欧州だけではなく、世界中の市場を震撼させているギリシャ政府の債務問題。同国政府とEU、ECB、IMFのトロイカの交渉の行方は相変わらず注目を集めている。すでにギリシャからは6月30日が期限だったIMFに対する返済ができず、さらにはギリシャの国内では、トロイカの求める政府財政の改革案に「ノー」と突きつける国民投票の結果が出ている。最近では、債務の減免を行うかどうかなど、ギリシャへの金融支援実施と、債権団の条件との折り合いをどうつけるかに焦点が移ってきている。
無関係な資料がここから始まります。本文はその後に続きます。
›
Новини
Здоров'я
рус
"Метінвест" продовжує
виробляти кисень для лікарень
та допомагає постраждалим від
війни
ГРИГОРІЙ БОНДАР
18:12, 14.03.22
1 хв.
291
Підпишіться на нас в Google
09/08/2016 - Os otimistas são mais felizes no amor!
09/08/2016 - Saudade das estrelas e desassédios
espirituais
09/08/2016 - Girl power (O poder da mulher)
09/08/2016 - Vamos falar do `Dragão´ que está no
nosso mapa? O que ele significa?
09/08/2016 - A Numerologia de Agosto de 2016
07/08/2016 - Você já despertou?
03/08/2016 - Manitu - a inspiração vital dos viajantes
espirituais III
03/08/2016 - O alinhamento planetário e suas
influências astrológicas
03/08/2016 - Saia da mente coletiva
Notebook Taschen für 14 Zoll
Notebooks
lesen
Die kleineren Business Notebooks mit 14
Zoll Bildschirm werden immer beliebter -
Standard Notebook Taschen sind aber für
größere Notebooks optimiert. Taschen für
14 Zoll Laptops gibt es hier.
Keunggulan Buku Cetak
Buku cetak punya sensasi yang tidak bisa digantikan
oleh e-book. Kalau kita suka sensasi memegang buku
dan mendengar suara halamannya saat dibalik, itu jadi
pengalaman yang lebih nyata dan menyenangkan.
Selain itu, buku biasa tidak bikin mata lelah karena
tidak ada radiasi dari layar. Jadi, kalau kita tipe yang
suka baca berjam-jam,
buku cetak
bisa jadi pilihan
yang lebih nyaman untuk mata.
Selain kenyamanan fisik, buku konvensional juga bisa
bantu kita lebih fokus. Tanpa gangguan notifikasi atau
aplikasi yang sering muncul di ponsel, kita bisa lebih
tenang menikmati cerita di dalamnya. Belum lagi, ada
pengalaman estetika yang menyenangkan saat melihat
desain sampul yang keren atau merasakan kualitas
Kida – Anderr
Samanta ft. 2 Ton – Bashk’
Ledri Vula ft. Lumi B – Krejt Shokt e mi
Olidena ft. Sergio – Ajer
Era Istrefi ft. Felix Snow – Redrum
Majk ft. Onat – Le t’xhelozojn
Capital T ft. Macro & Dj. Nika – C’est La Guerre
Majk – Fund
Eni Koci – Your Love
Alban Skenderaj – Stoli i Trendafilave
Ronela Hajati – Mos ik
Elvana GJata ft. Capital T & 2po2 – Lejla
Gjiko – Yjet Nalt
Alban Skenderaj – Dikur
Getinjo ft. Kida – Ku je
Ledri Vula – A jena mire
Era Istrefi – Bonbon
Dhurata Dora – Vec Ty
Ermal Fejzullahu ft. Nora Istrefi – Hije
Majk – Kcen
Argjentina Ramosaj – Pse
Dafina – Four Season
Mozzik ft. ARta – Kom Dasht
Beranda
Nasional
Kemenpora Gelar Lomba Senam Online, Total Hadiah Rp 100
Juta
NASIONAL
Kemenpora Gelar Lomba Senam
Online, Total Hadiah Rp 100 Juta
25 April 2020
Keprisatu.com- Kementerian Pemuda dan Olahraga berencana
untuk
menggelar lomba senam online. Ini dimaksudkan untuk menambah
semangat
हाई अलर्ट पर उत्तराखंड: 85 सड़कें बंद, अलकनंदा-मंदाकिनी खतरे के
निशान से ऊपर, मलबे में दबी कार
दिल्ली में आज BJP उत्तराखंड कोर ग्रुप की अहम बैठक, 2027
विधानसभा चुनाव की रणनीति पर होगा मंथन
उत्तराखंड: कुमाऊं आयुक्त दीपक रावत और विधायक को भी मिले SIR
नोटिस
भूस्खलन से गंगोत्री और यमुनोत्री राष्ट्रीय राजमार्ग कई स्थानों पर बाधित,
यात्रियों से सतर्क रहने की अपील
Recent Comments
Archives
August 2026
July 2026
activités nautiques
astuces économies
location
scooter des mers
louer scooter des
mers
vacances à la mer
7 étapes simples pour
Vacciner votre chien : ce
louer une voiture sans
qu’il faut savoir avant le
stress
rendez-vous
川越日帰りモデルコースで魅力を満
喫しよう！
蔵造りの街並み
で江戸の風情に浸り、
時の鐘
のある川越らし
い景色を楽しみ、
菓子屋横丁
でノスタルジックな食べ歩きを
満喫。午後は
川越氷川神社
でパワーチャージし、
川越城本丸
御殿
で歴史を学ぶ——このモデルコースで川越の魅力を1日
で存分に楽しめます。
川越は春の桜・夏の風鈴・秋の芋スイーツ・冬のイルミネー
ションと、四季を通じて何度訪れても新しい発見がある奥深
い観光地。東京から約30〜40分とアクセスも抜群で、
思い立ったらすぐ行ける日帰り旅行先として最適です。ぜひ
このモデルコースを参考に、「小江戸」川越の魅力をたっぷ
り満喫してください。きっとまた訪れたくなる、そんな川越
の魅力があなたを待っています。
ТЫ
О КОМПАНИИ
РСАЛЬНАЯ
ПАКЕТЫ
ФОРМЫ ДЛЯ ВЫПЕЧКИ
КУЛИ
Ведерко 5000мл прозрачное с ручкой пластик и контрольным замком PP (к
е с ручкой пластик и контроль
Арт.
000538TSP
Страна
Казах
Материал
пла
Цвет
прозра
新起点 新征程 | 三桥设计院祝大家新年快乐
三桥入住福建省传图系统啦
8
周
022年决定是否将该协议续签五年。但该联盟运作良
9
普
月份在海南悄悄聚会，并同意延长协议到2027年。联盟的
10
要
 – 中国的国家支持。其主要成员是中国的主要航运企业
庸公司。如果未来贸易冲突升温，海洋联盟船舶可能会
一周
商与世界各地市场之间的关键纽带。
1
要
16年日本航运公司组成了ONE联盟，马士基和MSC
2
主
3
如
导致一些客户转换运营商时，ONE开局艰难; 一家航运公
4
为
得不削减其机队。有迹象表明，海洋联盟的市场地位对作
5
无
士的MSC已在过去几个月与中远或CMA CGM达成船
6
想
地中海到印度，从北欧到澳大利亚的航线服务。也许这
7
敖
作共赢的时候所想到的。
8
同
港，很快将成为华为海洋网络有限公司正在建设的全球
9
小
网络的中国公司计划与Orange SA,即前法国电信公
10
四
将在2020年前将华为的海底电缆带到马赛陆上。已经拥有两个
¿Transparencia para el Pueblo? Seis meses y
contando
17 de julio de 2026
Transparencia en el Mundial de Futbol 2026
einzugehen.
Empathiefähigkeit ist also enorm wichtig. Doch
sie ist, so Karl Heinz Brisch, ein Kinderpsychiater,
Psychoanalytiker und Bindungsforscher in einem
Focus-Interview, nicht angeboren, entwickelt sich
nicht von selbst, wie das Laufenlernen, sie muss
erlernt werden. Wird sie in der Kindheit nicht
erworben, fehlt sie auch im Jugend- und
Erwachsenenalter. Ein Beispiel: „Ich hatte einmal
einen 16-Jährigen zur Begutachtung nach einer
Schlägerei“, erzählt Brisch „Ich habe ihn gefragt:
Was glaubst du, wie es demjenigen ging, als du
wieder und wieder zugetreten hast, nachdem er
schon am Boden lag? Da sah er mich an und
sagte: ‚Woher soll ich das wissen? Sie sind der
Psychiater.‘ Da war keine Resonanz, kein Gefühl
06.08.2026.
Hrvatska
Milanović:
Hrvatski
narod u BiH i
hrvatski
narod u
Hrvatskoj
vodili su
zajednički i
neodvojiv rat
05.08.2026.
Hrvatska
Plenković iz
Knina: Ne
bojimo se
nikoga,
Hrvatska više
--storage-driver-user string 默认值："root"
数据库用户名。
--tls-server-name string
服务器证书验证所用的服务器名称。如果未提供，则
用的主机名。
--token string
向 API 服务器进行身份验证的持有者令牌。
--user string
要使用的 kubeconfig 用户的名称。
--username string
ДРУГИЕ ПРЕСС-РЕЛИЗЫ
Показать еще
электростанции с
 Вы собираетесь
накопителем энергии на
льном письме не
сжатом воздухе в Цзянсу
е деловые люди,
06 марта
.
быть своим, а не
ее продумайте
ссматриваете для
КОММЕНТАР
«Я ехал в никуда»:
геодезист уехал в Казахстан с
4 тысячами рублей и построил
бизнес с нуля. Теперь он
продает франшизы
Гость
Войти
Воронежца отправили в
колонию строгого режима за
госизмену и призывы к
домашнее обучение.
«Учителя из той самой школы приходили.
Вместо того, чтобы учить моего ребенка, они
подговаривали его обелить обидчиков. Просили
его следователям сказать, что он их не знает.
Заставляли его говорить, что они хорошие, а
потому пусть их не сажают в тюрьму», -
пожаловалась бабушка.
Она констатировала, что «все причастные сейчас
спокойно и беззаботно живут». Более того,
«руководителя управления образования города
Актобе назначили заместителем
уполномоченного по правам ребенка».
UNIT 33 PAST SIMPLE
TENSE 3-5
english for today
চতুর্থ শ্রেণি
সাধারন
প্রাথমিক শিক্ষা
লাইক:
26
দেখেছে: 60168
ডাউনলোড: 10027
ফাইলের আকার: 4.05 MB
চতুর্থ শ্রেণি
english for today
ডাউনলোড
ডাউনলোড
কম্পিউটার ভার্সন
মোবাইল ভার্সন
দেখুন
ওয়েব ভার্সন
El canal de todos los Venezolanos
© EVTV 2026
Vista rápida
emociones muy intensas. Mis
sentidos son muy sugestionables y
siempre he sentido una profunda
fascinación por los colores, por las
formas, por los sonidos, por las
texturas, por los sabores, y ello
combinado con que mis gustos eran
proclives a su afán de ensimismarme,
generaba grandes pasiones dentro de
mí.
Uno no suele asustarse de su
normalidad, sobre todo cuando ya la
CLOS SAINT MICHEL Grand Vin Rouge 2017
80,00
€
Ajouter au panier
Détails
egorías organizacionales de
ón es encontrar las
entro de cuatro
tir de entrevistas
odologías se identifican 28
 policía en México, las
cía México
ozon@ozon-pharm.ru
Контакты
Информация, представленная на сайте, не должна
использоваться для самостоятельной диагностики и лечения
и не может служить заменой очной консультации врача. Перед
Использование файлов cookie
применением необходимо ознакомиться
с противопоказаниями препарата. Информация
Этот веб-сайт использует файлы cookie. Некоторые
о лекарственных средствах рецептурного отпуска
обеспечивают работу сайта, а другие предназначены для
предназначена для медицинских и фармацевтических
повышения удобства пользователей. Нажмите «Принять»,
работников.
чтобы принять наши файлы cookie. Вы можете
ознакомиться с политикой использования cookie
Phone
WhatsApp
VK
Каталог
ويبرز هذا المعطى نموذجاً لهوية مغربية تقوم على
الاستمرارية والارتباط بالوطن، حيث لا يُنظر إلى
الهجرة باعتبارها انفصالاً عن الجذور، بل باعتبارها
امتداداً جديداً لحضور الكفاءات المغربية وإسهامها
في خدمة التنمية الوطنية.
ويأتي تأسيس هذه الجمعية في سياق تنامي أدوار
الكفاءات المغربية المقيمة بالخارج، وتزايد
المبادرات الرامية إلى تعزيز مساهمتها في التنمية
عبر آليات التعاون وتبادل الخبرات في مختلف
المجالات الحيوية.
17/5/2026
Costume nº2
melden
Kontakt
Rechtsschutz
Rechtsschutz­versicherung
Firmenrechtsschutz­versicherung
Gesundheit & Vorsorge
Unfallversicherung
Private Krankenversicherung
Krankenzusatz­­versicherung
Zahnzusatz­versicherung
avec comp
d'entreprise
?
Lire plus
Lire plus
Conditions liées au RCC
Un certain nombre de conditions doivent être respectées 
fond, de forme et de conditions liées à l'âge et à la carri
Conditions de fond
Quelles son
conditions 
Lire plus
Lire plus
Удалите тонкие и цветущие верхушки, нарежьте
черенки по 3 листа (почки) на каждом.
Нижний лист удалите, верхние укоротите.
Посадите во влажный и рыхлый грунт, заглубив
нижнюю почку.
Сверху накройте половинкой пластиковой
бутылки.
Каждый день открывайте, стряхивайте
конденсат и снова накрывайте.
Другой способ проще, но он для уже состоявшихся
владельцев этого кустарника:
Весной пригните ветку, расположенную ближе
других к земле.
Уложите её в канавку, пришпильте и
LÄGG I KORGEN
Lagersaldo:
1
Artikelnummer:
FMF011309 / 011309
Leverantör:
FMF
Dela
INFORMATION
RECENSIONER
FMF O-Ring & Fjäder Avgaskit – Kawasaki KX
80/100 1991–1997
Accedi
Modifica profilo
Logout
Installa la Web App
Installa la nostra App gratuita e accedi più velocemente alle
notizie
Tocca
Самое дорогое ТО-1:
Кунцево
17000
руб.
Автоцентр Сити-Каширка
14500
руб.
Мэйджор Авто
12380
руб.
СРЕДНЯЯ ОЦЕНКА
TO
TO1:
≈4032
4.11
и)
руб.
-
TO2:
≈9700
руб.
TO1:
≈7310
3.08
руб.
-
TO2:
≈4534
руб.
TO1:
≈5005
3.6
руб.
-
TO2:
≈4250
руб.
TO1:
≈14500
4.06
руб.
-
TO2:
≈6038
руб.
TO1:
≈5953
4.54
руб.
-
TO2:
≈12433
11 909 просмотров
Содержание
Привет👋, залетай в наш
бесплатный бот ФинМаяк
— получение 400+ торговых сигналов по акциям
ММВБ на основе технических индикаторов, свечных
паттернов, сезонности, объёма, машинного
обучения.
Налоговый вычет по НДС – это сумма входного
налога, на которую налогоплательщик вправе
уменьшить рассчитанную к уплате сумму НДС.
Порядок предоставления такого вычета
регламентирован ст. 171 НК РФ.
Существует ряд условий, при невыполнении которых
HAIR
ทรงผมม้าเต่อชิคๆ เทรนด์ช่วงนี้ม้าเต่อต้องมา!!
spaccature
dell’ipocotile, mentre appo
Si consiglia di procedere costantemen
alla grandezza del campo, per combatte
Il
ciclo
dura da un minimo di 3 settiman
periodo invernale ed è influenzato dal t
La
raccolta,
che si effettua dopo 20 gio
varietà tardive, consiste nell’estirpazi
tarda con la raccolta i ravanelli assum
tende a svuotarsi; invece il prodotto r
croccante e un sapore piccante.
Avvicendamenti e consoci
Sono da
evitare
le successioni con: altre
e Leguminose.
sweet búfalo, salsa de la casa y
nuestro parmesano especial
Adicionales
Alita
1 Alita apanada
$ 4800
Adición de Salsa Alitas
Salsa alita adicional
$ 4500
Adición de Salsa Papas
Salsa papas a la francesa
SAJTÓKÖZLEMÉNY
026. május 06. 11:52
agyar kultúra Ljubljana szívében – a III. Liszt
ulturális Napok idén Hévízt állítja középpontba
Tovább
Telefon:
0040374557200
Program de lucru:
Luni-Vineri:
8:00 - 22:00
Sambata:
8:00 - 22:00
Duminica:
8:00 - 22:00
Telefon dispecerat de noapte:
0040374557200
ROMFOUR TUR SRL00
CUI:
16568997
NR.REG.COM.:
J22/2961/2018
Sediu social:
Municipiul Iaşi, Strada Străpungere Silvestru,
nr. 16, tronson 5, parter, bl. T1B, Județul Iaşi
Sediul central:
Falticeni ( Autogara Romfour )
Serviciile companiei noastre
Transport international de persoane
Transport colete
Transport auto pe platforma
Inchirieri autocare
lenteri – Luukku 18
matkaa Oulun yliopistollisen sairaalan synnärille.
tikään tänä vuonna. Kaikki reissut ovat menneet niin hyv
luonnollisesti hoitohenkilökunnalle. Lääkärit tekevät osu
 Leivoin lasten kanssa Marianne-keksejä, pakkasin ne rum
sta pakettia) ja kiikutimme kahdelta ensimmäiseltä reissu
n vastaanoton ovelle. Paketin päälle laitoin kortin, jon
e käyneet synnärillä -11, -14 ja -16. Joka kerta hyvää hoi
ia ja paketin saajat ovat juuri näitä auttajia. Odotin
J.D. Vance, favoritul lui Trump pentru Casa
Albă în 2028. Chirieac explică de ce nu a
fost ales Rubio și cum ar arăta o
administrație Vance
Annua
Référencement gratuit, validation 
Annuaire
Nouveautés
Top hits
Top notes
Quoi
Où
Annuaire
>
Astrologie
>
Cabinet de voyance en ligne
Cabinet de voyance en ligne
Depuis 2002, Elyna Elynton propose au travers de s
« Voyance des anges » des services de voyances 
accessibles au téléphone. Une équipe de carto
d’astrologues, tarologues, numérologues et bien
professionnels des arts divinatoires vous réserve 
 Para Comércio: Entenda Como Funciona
しかし、ギリシャ政府は実際のところ、IMFへの返済を期限までに実施できなかったにもかかわらず、IMFは同国政府の不払いを「遅延」とみなして、いわゆる「デフォルト(債務不履行)」とは認定しなかった。欧州域内だけではなく、日本でも重大な状況だと、メディアが煽る報道とは裏腹に、ギリシャ政府のデフォルトとなるにはきわめて緩慢な動きでしかない。

では、頻繁にいわれる「デフォルト」とはどのような場合に街頭するのか?また、「デフォルト」の定義はいかなるものなのだろうか?今回は、ギリシャのケースをおさらいしながら、デフォルトの定義を追いかけてみる。


「デフォルト」の定義とは?

それでは「デフォルト」はどのような状況を指すのだろうか。一般的な定義は、きわめてシンプルだ。デフォルトとは「借入人が自らの借入について、約束通りの利息の支払や元本の返済を出来なくなる状態を指し、債務不履行とも言う」。この定義に従えば、今回のギリシャのケースはデフォルトだと判断できそうだが、実際にはそう簡単にはいかない。なぜなら、デフォルトを決定するのにはさまざまな判断要素が絡みあっているからだ。